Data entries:
►

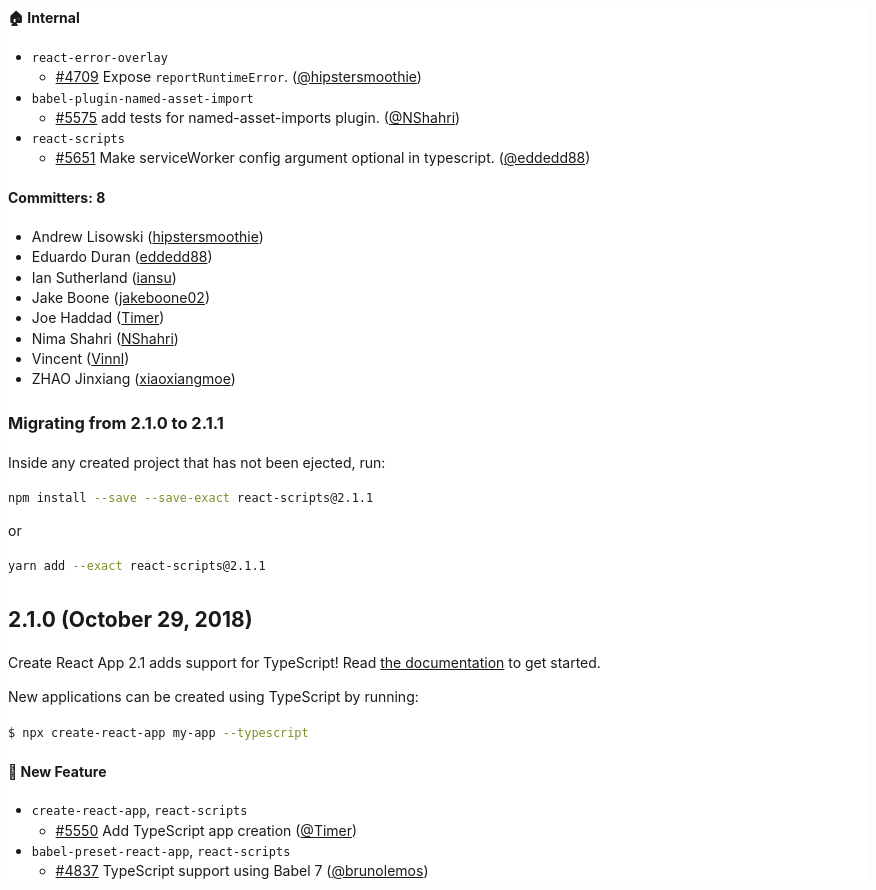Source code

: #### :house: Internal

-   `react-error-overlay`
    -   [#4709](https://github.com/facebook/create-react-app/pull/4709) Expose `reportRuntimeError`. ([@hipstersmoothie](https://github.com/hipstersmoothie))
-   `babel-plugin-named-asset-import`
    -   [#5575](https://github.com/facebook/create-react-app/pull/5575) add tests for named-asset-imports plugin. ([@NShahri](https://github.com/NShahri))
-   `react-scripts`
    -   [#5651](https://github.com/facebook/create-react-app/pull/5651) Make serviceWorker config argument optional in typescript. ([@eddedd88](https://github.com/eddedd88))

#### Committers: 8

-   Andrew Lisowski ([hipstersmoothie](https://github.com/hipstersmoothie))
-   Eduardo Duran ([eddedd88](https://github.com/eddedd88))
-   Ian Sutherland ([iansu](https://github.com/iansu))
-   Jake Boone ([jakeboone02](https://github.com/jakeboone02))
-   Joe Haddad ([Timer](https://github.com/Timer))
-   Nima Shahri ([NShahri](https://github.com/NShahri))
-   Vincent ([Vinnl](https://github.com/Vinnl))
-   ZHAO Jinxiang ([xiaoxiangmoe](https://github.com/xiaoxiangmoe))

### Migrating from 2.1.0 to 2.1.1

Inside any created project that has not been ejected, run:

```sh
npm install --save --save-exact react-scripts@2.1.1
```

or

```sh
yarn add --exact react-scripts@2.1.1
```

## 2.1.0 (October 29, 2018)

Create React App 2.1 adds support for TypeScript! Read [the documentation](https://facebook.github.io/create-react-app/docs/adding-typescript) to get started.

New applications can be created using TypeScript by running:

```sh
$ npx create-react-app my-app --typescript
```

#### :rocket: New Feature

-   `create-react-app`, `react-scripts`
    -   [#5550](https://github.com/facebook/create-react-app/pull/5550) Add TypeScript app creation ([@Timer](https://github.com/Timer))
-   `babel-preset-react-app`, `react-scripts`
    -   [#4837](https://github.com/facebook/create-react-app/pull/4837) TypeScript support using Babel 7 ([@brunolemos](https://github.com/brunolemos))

◄

Work required — Within the records above, count the lines that hold the word "using" and give only that number.

Answer to the problem — 2